Dry conditions expected for American Pharoah's Triple Crown run in Saturday's Belmont Stakes

Updated
American Pharoah 'Ready' for Belmont Stakes
American Pharoah 'Ready' for Belmont Stakes


By Mark Leberfinger, AccuWeather.com Staff Writer

Track conditions shouldn't be a factor on Saturday for the final jewel of horse racing's Triple Crown: the 147th running of the Belmont Stakes in New York.

American Pharoah, which won the Preakness Stakes at Pimlico on a sloppy racetrack and the Kentucky Derby on a dry track, is the race favorite of the Belmont's eight-horse field.

It looks to be dry and comfortable with low humidity, AccuWeather Senior Meteorologist Dan Pydynowski said.

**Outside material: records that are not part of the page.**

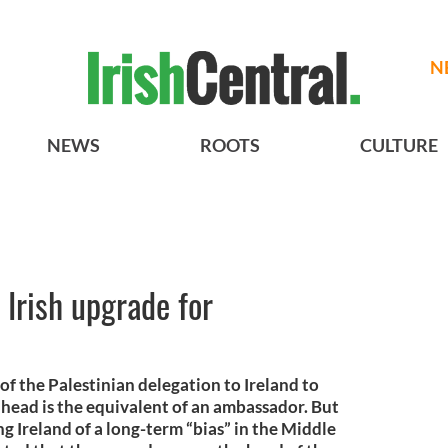
N
NEWS
ROOTS
CULTURE
r Irish upgrade for
of the Palestinian delegation to Ireland to
s head is the equivalent of an ambassador. But
ng Ireland of a long-term “bias” in the Middle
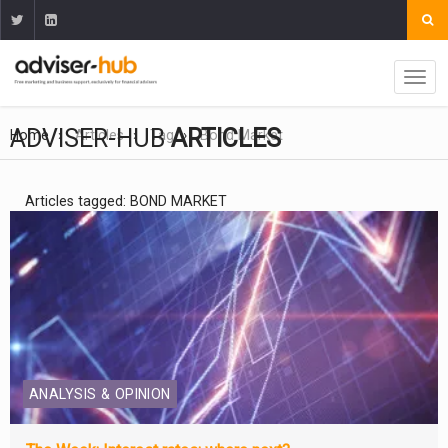
ADVISER-HUB
ARTICLES
Home
Articles
Tag
Bond Market
Articles tagged: BOND MARKET
ANALYSIS & OPINION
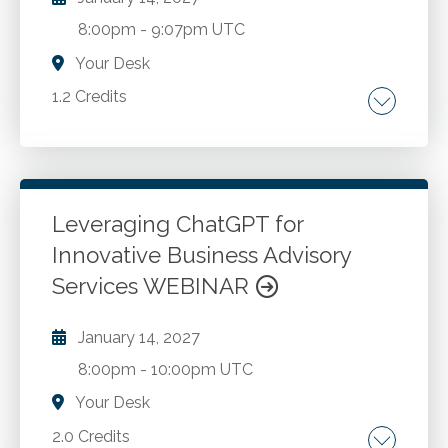
8:00pm
-
9:07pm UTC
Your Desk
1.2 Credits
Talent strategy. Culture. Employer branding.
Leadership. Growth.
Leveraging ChatGPT for
Go to Details
Add to Cart
Innovative Business Advisory
Services WEBINAR
January 14, 2027
8:00pm
-
10:00pm UTC
Your Desk
2.0 Credits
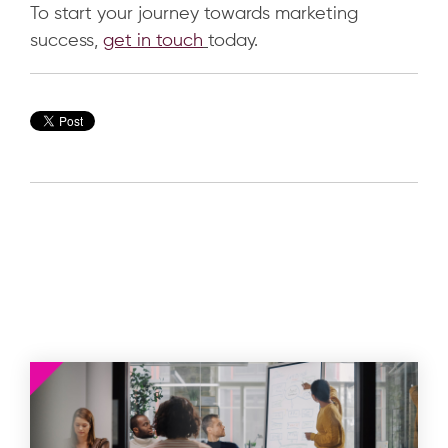
To start your journey towards marketing
success,
get in touch
today.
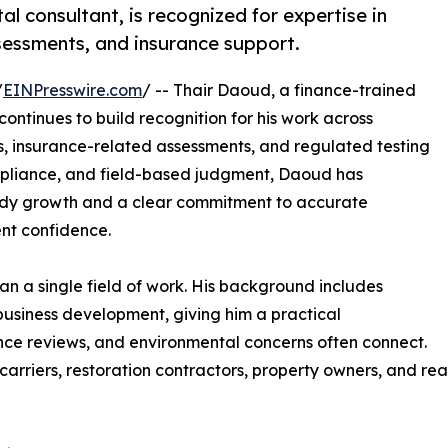
l consultant, is recognized for expertise in
sessments, and insurance support.
/
EINPresswire.com
/ -- Thair Daoud, a finance-trained
 continues to build recognition for his work across
s, insurance-related assessments, and regulated testing
ompliance, and field-based judgment, Daoud has
eady growth and a clear commitment to accurate
ent confidence.
han a single field of work. His background includes
 business development, giving him a practical
nce reviews, and environmental concerns often connect.
carriers, restoration contractors, property owners, and re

"It will probably be in the low to mid-70s at post time (6:50 p.m. EDT Saturday), Pydynowski said.

The last Triple Crown winner was Affirmed in 1978.

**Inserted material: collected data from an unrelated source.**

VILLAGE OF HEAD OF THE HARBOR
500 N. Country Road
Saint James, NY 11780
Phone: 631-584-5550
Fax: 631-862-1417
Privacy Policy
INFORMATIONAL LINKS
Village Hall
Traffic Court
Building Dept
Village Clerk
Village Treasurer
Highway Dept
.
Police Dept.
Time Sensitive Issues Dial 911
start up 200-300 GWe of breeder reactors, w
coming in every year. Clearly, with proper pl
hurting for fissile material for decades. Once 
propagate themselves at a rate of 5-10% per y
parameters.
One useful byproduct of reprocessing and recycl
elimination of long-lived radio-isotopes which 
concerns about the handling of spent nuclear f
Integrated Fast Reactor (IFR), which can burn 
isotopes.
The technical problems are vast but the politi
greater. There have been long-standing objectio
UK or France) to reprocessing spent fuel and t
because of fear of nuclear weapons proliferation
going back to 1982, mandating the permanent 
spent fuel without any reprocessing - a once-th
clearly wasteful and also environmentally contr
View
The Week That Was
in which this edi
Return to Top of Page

"The Triple Crown is three races over a five-week span, and horses in this generation generally don't race that often. In addition, the Belmont Stakes is run at 1 ½ miles, a distance that none of the horses is proven at," said veteran horse racing analyst and handicapper Michael Dempsey of TurfnSport.com.

What also makes it so tough is that some horses that race in the Kentucky Derby skip the Preakness, and come into the Belmont Stakes fresher than the horse going for the Triple Crown, Dempsey said.

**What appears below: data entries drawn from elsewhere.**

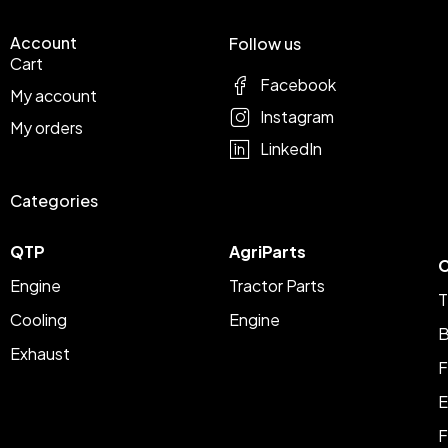
Account
Follow us
Cart
Facebook
My account
Instagram
My orders
LinkedIn
Categories
QTP
AgriParts
C
Engine
Tractor Parts
T
Cooling
Engine
B
Exhaust
F
E
F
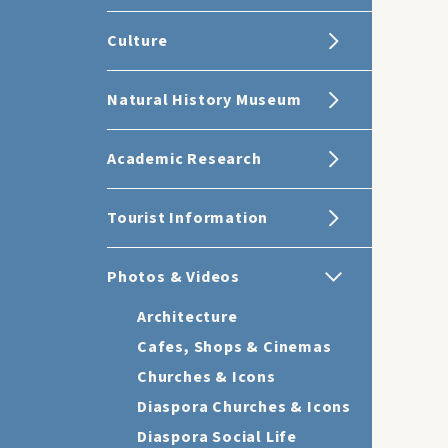
Culture
Natural History Museum
Academic Research
Tourist Information
Photos & Videos
Architecture
Cafes, Shops & Cinemas
Churches & Icons
Diaspora Churches & Icons
Diaspora Social Life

"Three of the last six Belmont Stakes winners ran in the Derby and skipped the Preakness -Palace Malice (2013), Union Rags (2012) and Summer Bird (2009). Last year's winner Tonalist did not run in either the Derby or Preakness. We have to go back to Afleet Alex in 2005 to find the last Belmont Stakes winner that competed in the Preakness," he said.

American Pharoah looks like a Triple Crown winner, but it's a difficult road to run, Dempsey said.

"There is no doubt American Pharoah is the best of his generation. He has won six races in a row and by a combined 30 ¼ lengths. His odds have been below even money since winning the Preakness, currently at 2-3 at Odds Shark," he said.

"We have seen some heavy favorites fall short including Smarty Jones in 2004 and Big Brown in 2008, who looked like 'sure things.' If there is an upset, it seems likely to come from a horse that ran in the Derby and skipped the Preakness, with Frosted and Materiality fitting that bill," he said.